The four federal parties that went out to voters this fall with strong climate policies had better get started on implementing those policies right now, a coalition of Canadian climate organizations asserted Friday.
“To the Liberals, NDP, Greens, and Bloc, get started now on the policies and solutions you agreed on in the election,” Climate Action Network-Canada Executive Director Catherine Abreu told a news conference Friday that featured representatives from Unifor, Leadnow, Greenpeace, and 350.org.
“Those of us who voted for you will not accept you backing down now that your climate credentials have put you in power,” she added. “Maintaining your credibility means immediately implementing the ambitious climate policies and solutions your parties promised.”
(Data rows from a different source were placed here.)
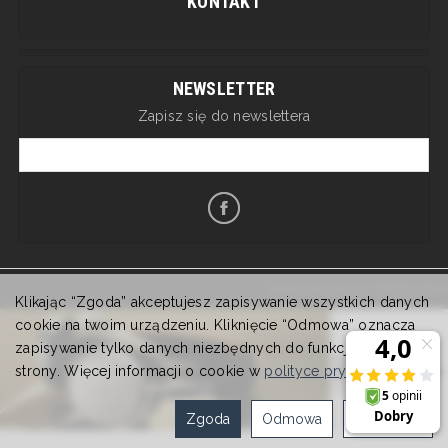
KONTAKT
NEWSLETTER
Zapisz się do newslettera
Sklep internetowy SOTESHOP AI
Klikając “Zgoda” akceptujesz zapisywanie wszystkich danych
cookie na twoim urządzeniu. Kliknięcie “Odmowa” oznacza
zapisywanie tylko danych niezbędnych do funkcjonowania
strony. Więcej informacji o cookie w
polityce prywatności
.
Zgoda
Odmowa
Ustawienia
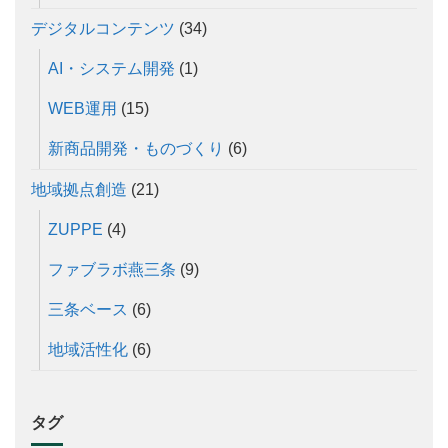
デジタルコンテンツ
(34)
AI・システム開発
(1)
WEB運用
(15)
新商品開発・ものづくり
(6)
地域拠点創造
(21)
ZUPPE
(4)
ファブラボ燕三条
(9)
三条ベース
(6)
地域活性化
(6)
タグ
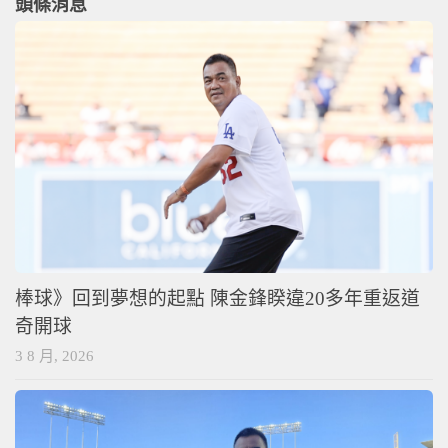
頭條消息
棒球》回到夢想的起點 陳金鋒睽違20多年重返道
奇開球
3 8 月, 2026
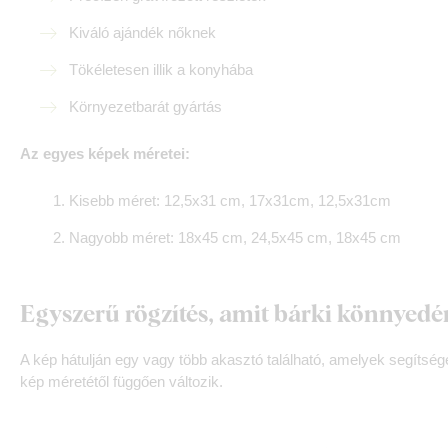
Kiváló ajándék nőknek
Tökéletesen illik a konyhába
Környezetbarát gyártás
Az egyes képek méretei:
Kisebb méret: 12,5x31 cm, 17x31cm, 12,5x31cm
Nagyobb méret: 18x45 cm, 24,5x45 cm, 18x45 cm
Egyszerű rögzítés, amit bárki könnyed
A kép hátulján egy vagy több akasztó található, amelyek segítsé
kép méretétől függően változik.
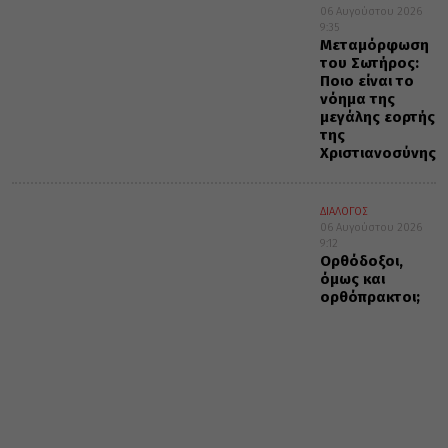
06 Αυγούστου 2026
9:35
Μεταμόρφωση
του Σωτήρος:
Ποιο είναι το
νόημα της
μεγάλης εορτής
της
Χριστιανοσύνης
ΔΙΑΛΟΓΟΣ
06 Αυγούστου 2026
9:12
Ορθόδοξοι,
όμως και
ορθόπρακτοι;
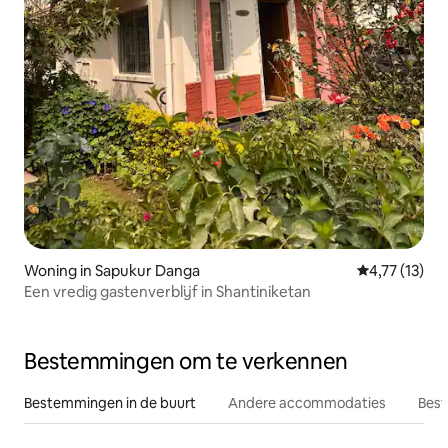
Woning in Sapukur Danga
Gemiddelde be
4,77 (13)
Een vredig gastenverblijf in Shantiniketan
Bestemmingen om te verkennen
Bestemmingen in de buurt
Andere accommodaties
Best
“In this minority [government] context, we need to see our leaders work together and actually co-operate to put climate at the top of the political agenda,” said Leadnow Co-Executive Director Logan McIntosh, beginning with a promise to bring the country’s greenhouse gas emissions to net zero before 2050. “The second step is to create mechanism like legislation and criteria to assess government progress on climate action that keep governments accountable,” she added.
Abreu “addressed anxieties in Western Canada about oil and gas production, saying any transition plan should take those into account,” CTV News reports. “However, the group stood firm that any enhanced production of fossil fuel infrastructure would be a step in the wrong direction—something provincial politicians in the West view as the only solution to economic disparity.”
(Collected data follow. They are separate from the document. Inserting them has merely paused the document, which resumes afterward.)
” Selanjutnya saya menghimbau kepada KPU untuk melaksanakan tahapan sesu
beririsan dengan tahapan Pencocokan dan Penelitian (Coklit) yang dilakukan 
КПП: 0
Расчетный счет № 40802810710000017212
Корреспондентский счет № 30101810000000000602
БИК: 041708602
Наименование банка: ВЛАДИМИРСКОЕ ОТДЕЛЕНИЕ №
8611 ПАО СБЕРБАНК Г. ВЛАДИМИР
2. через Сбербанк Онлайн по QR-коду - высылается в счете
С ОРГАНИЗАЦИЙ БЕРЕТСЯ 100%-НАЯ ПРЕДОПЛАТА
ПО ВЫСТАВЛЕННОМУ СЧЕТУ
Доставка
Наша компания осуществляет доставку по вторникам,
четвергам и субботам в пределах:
On the other side of the country, Newfoundland and Labrador Premier Dwight Ball is declaring clean energy a top priority and reaching out to Quebec to address the “transmission bottlenecks” in the region’s electricity grid as he prepares to take over the chair of the Council of Atlantic Premiers in January.
“He said his province’s resources could play a role in getting Eastern Canada onto 100% renewable energy, but says the mistakes of the Muskrat Falls project must not be repeated,” the Toronto Star reports. “The beleaguered hydroelectric dam on Labrador’s lower Churchill River is now years behind schedule and estimated to cost C$12.7 billion—more than double the initial projection and equivalent to about a third of the province’s debt.”
“Ball said surplus power from Muskrat Falls or power from the proposed Gull Island dam could be part of a regional energy solution, but only if there is a mutually beneficial relationship between his province and the customer,” the Star states.
“Muskrat Falls was a forced customer—that being the ratepayers,” he said. “This will not be forced on any other province like it’s been forced on Newfoundlanders and Labradorians.”